Reversing the denial of an application for an “innocent party” grant, the New Jersey Appellate Division recently held in an unpublished opinion, Cedar Knolls 2006, LLC v. New Jersey Department of Environmental Protection, that property transfers among family members, even through the use of trusts, are not “changes of ownership.” Thus, a corporation that acquired a parcel of land in 2006 was eligible to seek an “innocent party” grant that is available only to pre-1983 transferees because the property had remained within the same family since its original acquisition in 1977.

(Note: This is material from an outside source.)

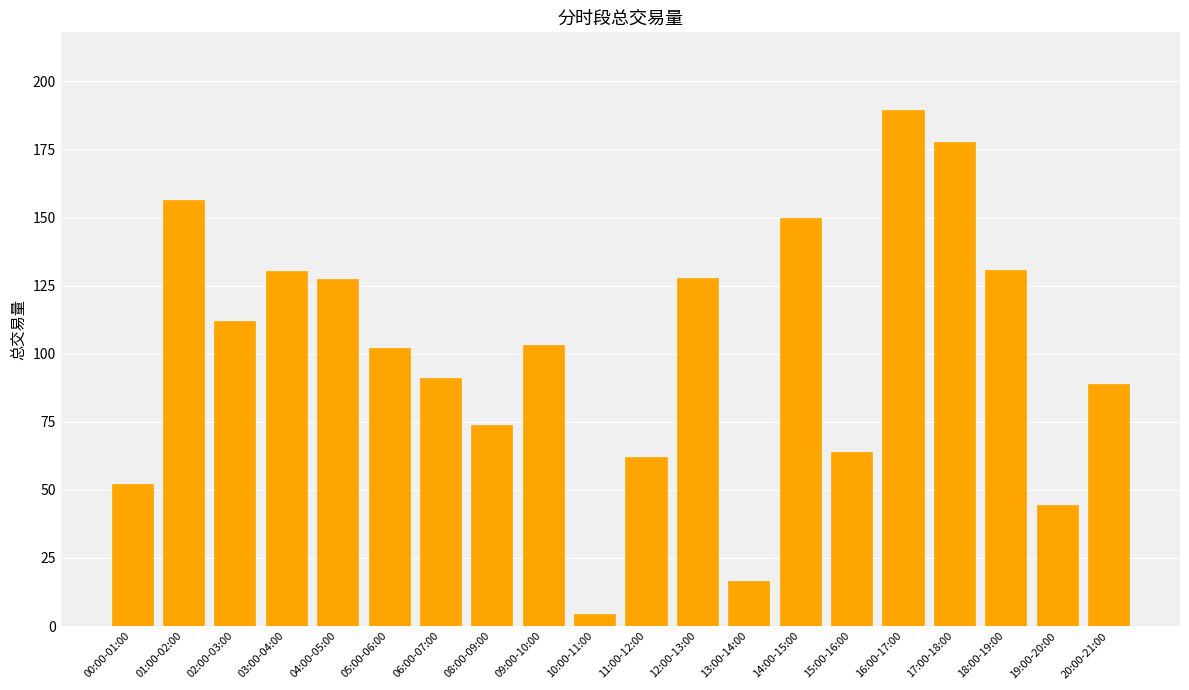

How many series are shown in this chart?

1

The property at issue was originally acquired in 1977 by Robert Higginson, well before the December 31, 1983 cutoff for eligibility as an “innocent party” under New Jersey law. Upon his death 16 years later, he bequeathed the property to his wife through two 50% shares placed into separate trusts. His wife then assigned her shares in the property to two new trusts. The interests of those trusts in the property were subsequently transferred to their son, who created a new entity, Cedar Knolls 2006, LLC, to which he transferred the two 50% shares, making Cedar Knolls the sole owner of the property. Nine years later, Cedar Knolls applied for an innocent party grant to cover the costs of remediating the property. NJDEP denied the application, reasoning that Cedar Knolls was not the person that acquired the property prior to December 31, 1983.

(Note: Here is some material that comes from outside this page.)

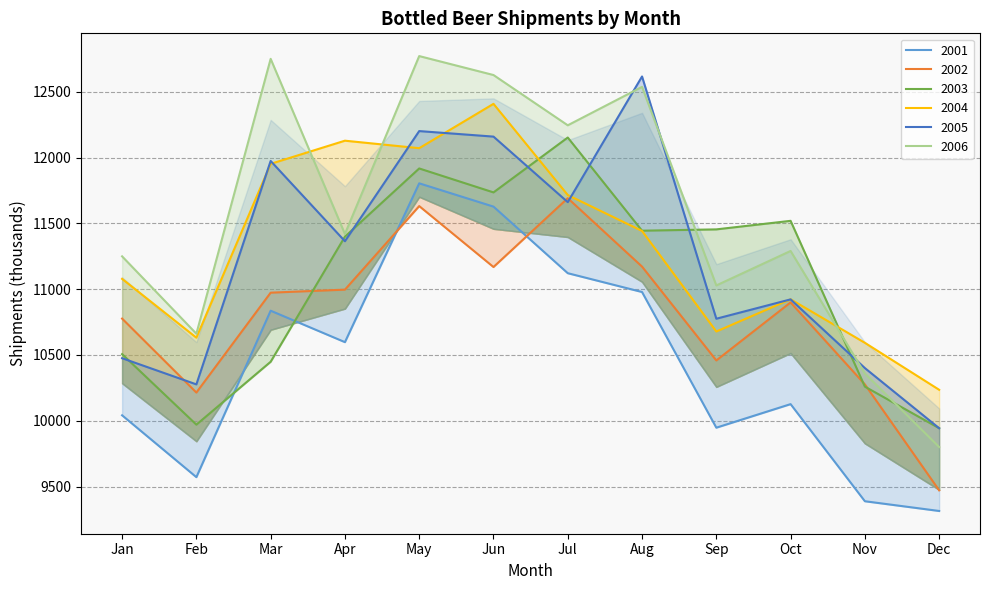

At which category is the sum across all series the highest?

May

On appeal by Cedar Knolls 2006, the Appellate Division reviewed the legislative history of innocent party grants, and specifically looked at what constitutes a “change in ownership” under the Industrial Site Recovery Act (“ISRA”), which was amended by the same 1993 legislation that created innocent party grants. Under ISRA, a “change in ownership” does not include “a transfer where the transferor is the sibling, spouse, child, parent, grandparent, child of a sibling, or sibling of a parent of the transferee.” Under NJDEP’s reasoning, a transfer of property solely among parents and a child through the vehicle of trusts would constitute a change in ownership, rendering the current owner ineligible for an innocent party grant. The Appellate Division concluded that such an interpretation was contrary to the purpose of innocent party grants, which was to help owners of contaminated property defray the costs of remediation if they are not responsible for that contamination, and if they acquired the property prior to the enactment of the statute in 1983. The court concluded that the legislature was “more concerned with the substance of ownership and continuity than the technicalities of the legal form.” Accordingly, the court held that Cedar Knolls was eligible to receive an innocent party grant to remediate the property.